§ Exercise aim
Copy out the entire listing below exactly, but without its pictures.

§ The data
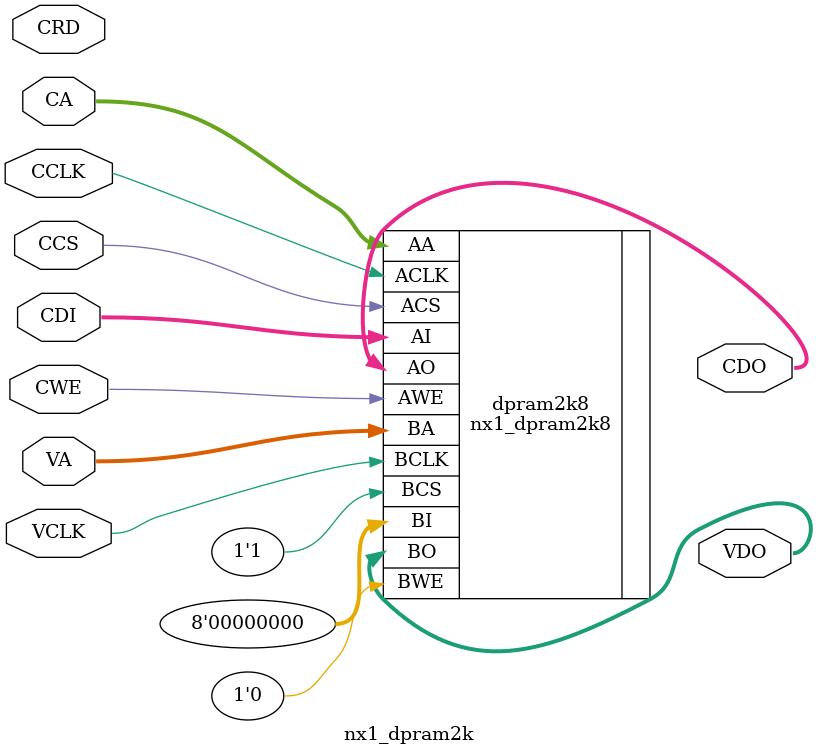
<source format=v>

module nx1_dpram2k #(
	parameter def_DEVICE=0		// 0=xilinx sp3 1=altera cyclone
) (
	input			CCLK,
	input	[10:0]	CA,
	input	[7:0]	CDI,
	output	[7:0]	CDO,
	input			CCS,
	input			CWE,
	input			CRD,
	input			VCLK,
	input	[10:0]	VA,
	output	[7:0]	VDO
);

nx1_dpram2k8 #(
	.def_DEVICE(def_DEVICE)		// 0=xilinx sp3 1=altera cyclone
) dpram2k8 (
	.ACLK(CCLK),
	.AA(CA),
	.AI(CDI),
	.AO(CDO),
	.ACS(CCS),
	.AWE(CWE),
	.BCLK(VCLK),
	.BA(VA),
	.BI(8'h00),
	.BO(VDO),
	.BCS(1'b1),
	.BWE(1'b0)
);

endmodule

</source>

§ Solution below
<source format=v>

module nx1_dpram2k #(
	parameter def_DEVICE=0		// 0=xilinx sp3 1=altera cyclone
) (
	input			CCLK,
	input	[10:0]	CA,
	input	[7:0]	CDI,
	output	[7:0]	CDO,
	input			CCS,
	input			CWE,
	input			CRD,
	input			VCLK,
	input	[10:0]	VA,
	output	[7:0]	VDO
);

nx1_dpram2k8 #(
	.def_DEVICE(def_DEVICE)		// 0=xilinx sp3 1=altera cyclone
) dpram2k8 (
	.ACLK(CCLK),
	.AA(CA),
	.AI(CDI),
	.AO(CDO),
	.ACS(CCS),
	.AWE(CWE),
	.BCLK(VCLK),
	.BA(VA),
	.BI(8'h00),
	.BO(VDO),
	.BCS(1'b1),
	.BWE(1'b0)
);

endmodule

</source>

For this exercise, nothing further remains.